Saved data entries
-*-*-

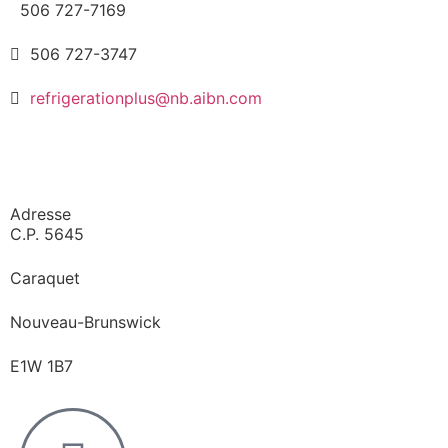
506 727-7169
506 727-3747
refrigerationplus@nb.aibn.com
Adresse
C.P. 5645
Caraquet
Nouveau-Brunswick
E1W 1B7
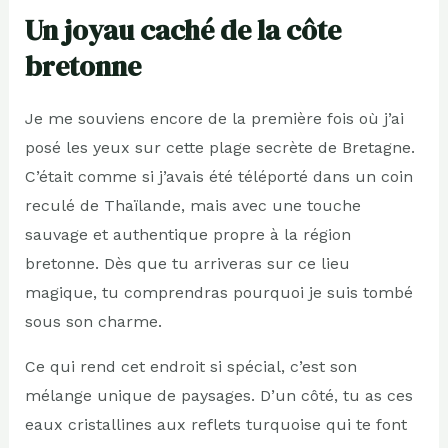
Un joyau caché de la côte
bretonne
Je me souviens encore de la première fois où j’ai
posé les yeux sur cette plage secrète de Bretagne.
C’était comme si j’avais été téléporté dans un coin
reculé de Thaïlande, mais avec une touche
sauvage et authentique propre à la région
bretonne. Dès que tu arriveras sur ce lieu
magique, tu comprendras pourquoi je suis tombé
sous son charme.
Ce qui rend cet endroit si spécial, c’est son
mélange unique de paysages. D’un côté, tu as ces
eaux cristallines aux reflets turquoise qui te font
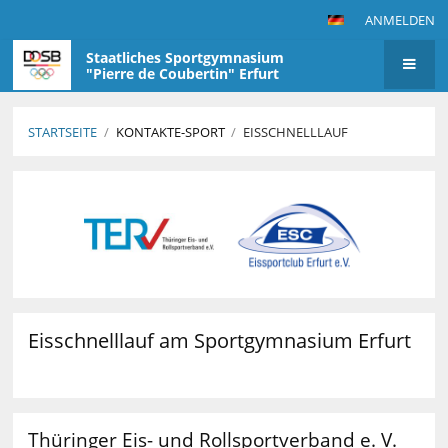
ANMELDEN
Staatliches Sportgymnasium
"Pierre de Coubertin" Erfurt
STARTSEITE
/
KONTAKTE-SPORT
/
EISSCHNELLLAUF
Eisschnelllauf
Eisschnelllauf am Sportgymnasium Erfurt
Thüringer Eis- und Rollsportverband e. V.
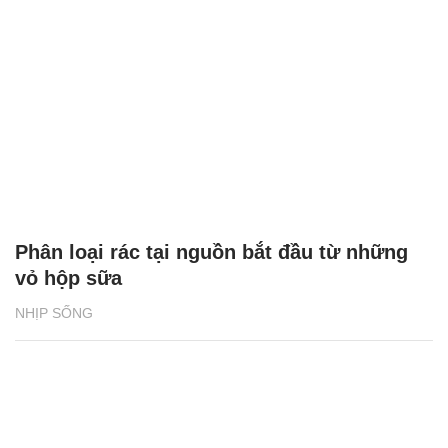
vỏ hộp sữa
NHỊP SỐNG
Tổng quan Phát triển bền vững 2024 của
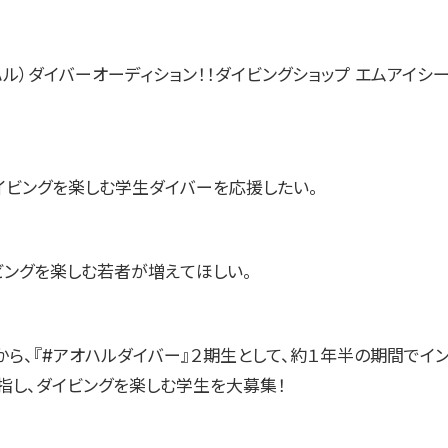
ル）ダイバーオーディション！！ダイビングショップ エムアイシー
イビングを楽しむ学生ダイバーを応援したい。
ビングを楽しむ若者が増えてほしい。
から、『#アオハルダイバー』２期生として、約１年半の期間でイン
指し、ダイビングを楽しむ学生を大募集！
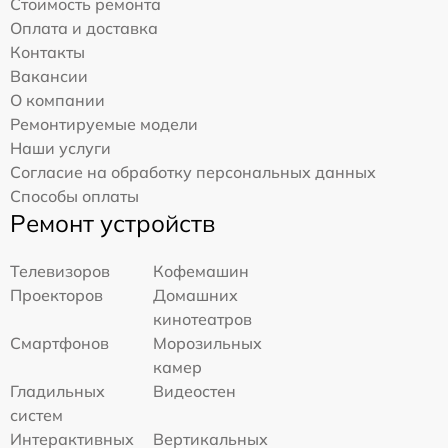
Стоимость ремонта
Оплата и доставка
Контакты
Вакансии
О компании
Ремонтируемые модели
Наши услуги
Согласие на обработку персональных данных
Способы оплаты
Ремонт устройств
Телевизоров
Кофемашин
Проекторов
Домашних
кинотеатров
Смартфонов
Морозильных
камер
Гладильных
Видеостен
систем
Интерактивных
Вертикальных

-*-*-

Exact repetition of all the records is required, with the pictures excluded.

506 727-7169
506 727-3747
refrigerationplus@nb.aibn.com
Adresse
C.P. 5645
Caraquet
Nouveau-Brunswick
E1W 1B7
Un joyau caché de la côte
bretonne
Je me souviens encore de la première fois où j’ai
posé les yeux sur cette plage secrète de Bretagne.
C’était comme si j’avais été téléporté dans un coin
reculé de Thaïlande, mais avec une touche
sauvage et authentique propre à la région
bretonne. Dès que tu arriveras sur ce lieu
magique, tu comprendras pourquoi je suis tombé
sous son charme.
Ce qui rend cet endroit si spécial, c’est son
mélange unique de paysages. D’un côté, tu as ces
eaux cristallines aux reflets turquoise qui te font
ANMELDEN
Staatliches Sportgymnasium
"Pierre de Coubertin" Erfurt
STARTSEITE
/
KONTAKTE-SPORT
/
EISSCHNELLLAUF
Eisschnelllauf
Eisschnelllauf am Sportgymnasium Erfurt
Thüringer Eis- und Rollsportverband e. V.
vỏ hộp sữa
NHỊP SỐNG
Tổng quan Phát triển bền vững 2024 của
ル）ダイバーオーディション！！ダイビングショップ エムアイシー
イビングを楽しむ学生ダイバーを応援したい。
ビングを楽しむ若者が増えてほしい。
から、『#アオハルダイバー』２期生として、約１年半の期間でイン
指し、ダイビングを楽しむ学生を大募集！
Стоимость ремонта
Оплата и доставка
Контакты
Вакансии
О компании
Ремонтируемые модели
Наши услуги
Согласие на обработку персональных данных
Способы оплаты
Ремонт устройств
Телевизоров
Кофемашин
Проекторов
Домашних
кинотеатров
Смартфонов
Морозильных
камер
Гладильных
Видеостен
систем
Интерактивных
Вертикальных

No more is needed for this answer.